**QUOTED PASSAGE:**
Is reverse reading possible?

Ivo Python at ivonet.nl
Sun Mar 14 15:10:26 EST 2004


Please explain a bit more...

Can you tell me more about the lay-out of the file
Is it still formatted per line or per char?

I don't know how to handle chinese because I have never seen it in ASCII
Please give an example...



----- Original Message ----- 
From: "Anthony Liu" <antonyliu2002 at yahoo.com>
To: "py" <python-list at python.org>
Sent: Sunday, March 14, 2004 8:10 PM
Subject: Re: Is reverse reading possible? 


> Jeff and Ivo,
> 
> Thank you very much for your solution.  Yes, I figure
> out it is easy for an ascii text.
> 
> The files (nearly 4M each)I am gonna read are a
> mixture of Chinese and English, where each Chinese
> character has 2 bytes and each English (ASCII) has 1
> byte, although the majority of the texts is Chinese.
> 
> So, if we reverse-read it without taking into
> consideration the 2-byte Chinese characters, we are
> gonna get the Chinese characters spelled out in the
> wrong way - unreadable!
> 
> So, it might be tedious to read such a text reversely
> unless you have a smarter idea.  Do you?

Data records
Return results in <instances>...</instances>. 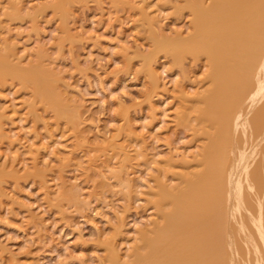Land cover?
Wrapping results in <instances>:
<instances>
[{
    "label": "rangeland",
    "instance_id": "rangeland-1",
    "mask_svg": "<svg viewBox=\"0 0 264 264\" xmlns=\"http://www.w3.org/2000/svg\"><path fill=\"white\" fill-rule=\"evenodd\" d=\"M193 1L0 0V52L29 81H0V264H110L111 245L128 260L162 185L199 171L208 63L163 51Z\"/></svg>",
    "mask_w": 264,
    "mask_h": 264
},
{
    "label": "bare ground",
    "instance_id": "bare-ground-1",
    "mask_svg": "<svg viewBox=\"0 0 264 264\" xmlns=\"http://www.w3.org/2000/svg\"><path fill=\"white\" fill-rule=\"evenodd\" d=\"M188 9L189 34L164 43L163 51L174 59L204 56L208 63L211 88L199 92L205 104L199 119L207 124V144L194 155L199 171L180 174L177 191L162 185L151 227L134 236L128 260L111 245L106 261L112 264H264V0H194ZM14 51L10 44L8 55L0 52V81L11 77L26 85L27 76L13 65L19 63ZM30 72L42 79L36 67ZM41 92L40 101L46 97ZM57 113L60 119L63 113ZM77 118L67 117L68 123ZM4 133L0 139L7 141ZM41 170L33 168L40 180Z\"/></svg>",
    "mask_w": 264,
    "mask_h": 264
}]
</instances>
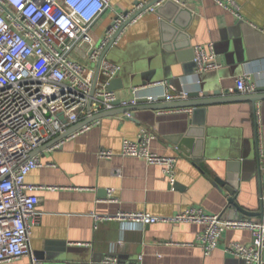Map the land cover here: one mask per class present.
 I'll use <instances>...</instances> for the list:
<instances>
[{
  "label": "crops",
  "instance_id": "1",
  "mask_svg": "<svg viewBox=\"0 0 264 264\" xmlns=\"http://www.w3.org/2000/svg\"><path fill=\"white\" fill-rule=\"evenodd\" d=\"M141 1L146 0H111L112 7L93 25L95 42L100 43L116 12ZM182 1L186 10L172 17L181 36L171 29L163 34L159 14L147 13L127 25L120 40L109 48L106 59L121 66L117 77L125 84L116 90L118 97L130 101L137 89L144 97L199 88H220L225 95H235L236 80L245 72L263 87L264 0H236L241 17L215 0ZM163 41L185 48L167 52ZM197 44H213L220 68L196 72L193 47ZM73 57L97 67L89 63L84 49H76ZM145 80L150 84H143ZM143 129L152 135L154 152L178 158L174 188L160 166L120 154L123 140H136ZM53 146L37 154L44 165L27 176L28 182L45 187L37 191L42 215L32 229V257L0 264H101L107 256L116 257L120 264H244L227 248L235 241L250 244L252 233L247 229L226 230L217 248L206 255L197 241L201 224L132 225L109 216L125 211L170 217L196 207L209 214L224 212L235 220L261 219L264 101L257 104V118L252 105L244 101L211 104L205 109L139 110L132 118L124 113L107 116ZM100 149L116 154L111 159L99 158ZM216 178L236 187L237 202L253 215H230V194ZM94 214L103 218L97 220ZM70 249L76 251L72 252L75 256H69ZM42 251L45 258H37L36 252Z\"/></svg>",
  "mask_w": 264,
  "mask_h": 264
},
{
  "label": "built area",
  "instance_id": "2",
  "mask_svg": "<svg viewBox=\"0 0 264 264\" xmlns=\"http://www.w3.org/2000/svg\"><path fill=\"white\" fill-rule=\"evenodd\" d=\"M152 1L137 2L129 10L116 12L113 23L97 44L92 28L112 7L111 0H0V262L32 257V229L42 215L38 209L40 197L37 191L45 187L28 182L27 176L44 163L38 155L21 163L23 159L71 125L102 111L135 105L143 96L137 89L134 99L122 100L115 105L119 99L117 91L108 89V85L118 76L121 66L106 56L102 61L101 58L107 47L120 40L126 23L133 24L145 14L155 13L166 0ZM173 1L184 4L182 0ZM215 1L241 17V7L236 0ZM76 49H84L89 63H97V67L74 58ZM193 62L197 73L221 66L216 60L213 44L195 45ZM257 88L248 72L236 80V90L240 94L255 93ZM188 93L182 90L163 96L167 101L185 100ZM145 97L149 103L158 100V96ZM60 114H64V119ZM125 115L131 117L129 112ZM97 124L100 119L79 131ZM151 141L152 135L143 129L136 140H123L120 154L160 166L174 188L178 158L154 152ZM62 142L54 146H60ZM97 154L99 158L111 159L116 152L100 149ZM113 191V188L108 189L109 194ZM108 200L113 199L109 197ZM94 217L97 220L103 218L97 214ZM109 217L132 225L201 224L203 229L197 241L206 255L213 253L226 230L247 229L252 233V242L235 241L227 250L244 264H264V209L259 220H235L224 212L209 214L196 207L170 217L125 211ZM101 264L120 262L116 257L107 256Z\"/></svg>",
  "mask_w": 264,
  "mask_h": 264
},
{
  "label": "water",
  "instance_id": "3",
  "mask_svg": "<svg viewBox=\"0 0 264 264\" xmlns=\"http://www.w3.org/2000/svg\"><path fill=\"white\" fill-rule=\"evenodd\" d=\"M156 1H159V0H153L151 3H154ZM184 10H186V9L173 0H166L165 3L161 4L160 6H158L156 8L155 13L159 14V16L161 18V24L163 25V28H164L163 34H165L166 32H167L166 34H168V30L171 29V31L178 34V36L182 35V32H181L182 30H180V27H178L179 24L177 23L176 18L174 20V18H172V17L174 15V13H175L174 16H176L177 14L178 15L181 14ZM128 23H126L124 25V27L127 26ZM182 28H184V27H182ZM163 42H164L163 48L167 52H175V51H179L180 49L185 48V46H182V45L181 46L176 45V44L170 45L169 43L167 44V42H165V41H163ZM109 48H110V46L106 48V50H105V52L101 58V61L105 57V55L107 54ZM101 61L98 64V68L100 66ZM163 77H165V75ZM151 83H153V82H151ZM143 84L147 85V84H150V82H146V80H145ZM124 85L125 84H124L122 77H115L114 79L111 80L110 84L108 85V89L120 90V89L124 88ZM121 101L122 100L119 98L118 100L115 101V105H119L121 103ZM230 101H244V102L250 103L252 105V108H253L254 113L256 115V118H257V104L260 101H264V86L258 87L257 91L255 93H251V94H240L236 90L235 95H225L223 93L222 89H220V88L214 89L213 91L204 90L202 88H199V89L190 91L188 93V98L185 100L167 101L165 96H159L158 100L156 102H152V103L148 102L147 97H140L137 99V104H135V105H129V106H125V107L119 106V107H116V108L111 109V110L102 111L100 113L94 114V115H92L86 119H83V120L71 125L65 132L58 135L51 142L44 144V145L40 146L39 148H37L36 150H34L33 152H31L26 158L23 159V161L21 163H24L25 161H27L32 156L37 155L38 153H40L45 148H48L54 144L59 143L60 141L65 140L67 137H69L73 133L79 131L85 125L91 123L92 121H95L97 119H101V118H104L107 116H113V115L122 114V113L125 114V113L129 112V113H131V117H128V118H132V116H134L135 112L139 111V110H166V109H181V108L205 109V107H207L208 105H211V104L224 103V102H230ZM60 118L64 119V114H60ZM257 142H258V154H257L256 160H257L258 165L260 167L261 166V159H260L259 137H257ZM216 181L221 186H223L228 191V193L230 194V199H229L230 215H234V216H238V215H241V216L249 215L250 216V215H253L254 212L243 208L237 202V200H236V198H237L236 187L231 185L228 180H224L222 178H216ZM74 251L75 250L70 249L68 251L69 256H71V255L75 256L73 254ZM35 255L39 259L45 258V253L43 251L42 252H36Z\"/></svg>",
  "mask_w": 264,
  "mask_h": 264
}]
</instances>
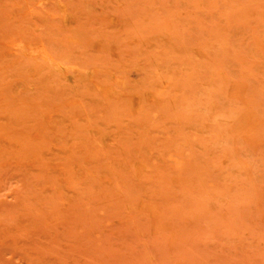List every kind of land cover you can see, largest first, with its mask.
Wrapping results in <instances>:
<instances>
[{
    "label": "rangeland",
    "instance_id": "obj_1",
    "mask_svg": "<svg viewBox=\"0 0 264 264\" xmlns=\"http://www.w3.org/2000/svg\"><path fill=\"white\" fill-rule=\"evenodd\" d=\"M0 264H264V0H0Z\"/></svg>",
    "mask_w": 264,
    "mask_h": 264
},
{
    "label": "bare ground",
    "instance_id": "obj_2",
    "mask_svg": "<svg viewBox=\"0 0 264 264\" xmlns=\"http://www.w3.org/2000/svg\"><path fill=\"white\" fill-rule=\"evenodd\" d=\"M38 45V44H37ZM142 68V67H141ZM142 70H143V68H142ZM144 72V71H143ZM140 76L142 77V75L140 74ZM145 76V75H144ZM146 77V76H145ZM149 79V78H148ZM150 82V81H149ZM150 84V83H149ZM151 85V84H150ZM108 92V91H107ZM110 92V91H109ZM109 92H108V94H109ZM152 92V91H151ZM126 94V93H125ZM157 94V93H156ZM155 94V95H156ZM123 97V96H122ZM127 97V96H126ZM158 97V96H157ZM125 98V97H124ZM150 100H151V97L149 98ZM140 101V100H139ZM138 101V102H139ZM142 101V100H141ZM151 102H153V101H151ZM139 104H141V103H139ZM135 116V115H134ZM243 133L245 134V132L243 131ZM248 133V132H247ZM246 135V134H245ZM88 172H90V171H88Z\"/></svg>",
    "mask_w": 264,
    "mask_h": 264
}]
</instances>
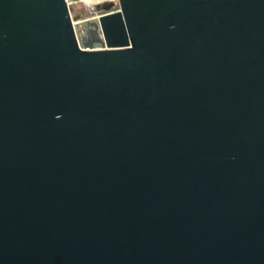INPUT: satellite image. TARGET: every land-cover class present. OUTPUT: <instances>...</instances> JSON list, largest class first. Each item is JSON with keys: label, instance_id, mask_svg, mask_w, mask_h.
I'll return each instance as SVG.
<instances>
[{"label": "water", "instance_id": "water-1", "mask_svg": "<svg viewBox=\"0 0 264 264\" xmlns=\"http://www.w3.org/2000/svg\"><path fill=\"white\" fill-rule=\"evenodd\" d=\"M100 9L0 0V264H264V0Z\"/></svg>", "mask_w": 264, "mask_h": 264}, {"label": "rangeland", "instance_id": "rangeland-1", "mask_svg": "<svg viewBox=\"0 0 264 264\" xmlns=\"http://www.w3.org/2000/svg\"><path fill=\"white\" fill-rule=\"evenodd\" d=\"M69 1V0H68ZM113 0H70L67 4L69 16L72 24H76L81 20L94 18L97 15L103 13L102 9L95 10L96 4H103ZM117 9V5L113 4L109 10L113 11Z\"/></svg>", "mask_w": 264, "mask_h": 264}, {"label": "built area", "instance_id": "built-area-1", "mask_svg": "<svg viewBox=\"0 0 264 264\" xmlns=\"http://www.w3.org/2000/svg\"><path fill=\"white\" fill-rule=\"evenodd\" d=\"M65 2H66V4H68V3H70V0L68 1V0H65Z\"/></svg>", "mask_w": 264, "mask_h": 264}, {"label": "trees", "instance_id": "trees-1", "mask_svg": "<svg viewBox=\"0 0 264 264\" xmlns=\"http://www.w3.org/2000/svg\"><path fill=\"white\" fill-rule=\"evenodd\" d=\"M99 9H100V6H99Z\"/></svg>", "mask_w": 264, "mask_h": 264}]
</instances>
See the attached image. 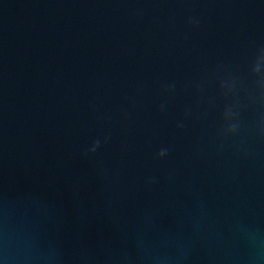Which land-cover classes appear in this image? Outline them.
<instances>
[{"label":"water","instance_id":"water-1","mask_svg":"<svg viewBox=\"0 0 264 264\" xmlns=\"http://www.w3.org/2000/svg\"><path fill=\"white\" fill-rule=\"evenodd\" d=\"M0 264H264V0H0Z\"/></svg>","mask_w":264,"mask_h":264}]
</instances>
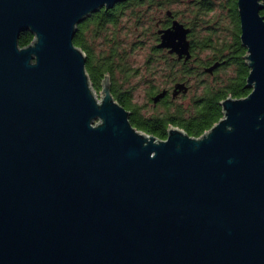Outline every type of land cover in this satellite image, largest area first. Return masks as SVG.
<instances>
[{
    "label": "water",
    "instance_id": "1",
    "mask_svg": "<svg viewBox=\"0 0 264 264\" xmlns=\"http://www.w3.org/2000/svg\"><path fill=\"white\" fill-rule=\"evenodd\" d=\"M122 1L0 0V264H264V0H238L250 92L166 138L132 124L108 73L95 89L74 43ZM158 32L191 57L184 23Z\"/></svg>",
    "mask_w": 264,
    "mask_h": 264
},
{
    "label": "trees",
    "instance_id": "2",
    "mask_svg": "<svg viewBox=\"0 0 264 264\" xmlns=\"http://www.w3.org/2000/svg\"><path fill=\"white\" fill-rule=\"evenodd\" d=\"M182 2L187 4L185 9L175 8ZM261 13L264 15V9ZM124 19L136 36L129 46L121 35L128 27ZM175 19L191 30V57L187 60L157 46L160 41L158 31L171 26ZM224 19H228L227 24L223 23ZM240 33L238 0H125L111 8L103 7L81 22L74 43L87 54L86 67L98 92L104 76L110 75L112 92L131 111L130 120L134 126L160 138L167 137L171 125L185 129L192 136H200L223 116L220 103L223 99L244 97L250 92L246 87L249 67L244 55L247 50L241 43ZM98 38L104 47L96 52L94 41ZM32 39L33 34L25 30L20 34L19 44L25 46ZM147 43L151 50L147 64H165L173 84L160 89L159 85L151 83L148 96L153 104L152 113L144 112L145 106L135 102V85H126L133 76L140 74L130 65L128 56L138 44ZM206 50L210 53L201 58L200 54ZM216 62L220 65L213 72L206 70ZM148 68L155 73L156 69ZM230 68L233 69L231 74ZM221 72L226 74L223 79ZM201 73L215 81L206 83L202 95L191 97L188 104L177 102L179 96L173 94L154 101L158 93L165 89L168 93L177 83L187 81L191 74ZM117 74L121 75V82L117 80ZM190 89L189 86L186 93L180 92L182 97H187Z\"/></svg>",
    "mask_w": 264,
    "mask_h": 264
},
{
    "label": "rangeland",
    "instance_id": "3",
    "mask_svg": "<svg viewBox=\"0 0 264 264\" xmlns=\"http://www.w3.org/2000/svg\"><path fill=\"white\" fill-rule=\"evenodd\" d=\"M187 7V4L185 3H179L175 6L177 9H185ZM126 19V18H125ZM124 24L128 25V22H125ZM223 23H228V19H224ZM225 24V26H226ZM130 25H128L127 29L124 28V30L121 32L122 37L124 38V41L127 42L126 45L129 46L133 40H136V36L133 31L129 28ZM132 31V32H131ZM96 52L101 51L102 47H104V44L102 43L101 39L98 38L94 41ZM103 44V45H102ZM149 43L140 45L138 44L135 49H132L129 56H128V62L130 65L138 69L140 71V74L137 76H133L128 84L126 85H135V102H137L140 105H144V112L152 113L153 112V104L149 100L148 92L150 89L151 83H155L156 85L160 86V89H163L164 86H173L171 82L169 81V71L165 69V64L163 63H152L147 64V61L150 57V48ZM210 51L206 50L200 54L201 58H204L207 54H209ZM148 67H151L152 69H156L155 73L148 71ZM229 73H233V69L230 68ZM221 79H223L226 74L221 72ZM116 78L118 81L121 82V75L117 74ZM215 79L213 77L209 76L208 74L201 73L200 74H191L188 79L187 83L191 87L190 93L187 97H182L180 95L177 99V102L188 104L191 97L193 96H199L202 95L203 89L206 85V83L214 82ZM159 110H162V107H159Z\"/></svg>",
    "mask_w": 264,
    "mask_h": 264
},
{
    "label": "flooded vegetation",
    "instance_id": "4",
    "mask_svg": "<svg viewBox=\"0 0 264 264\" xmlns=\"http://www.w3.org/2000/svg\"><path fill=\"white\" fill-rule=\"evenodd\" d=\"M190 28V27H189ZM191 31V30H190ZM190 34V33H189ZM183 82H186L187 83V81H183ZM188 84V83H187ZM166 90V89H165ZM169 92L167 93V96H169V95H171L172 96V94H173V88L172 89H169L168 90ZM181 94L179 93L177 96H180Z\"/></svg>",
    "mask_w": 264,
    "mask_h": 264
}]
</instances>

**WHAT THIS EXERCISE ASKS:**
**1.** Rewrite the paragraph of the mailing list post that begins "The files (nearly 4M each)" more briefly, keeping its main facts.
**2.** According to the mailing list post, how many bytes does each Chinese character take in the files to be read?
**3.** Quote the mailing list post from "Ivo Python at" up to and including "give an example...".
These records come from a separate source.

**ANSWERS FOR THIS EXERCISE:**
**1.** The files are about 4M each and mix Chinese and English, though the text is mostly Chinese. Each Chinese character takes 2 bytes, and each English (ASCII) character takes 1 byte.

**2.** 2 bytes.

**3.**
Ivo Python at ivonet.nl
Sun Mar 14 15:10:26 EST 2004


Please explain a bit more...

Can you tell me more about the lay-out of the file
Is it still formatted per line or per char?

I don't know how to handle chinese because I have never seen it in ASCII
Please give an example...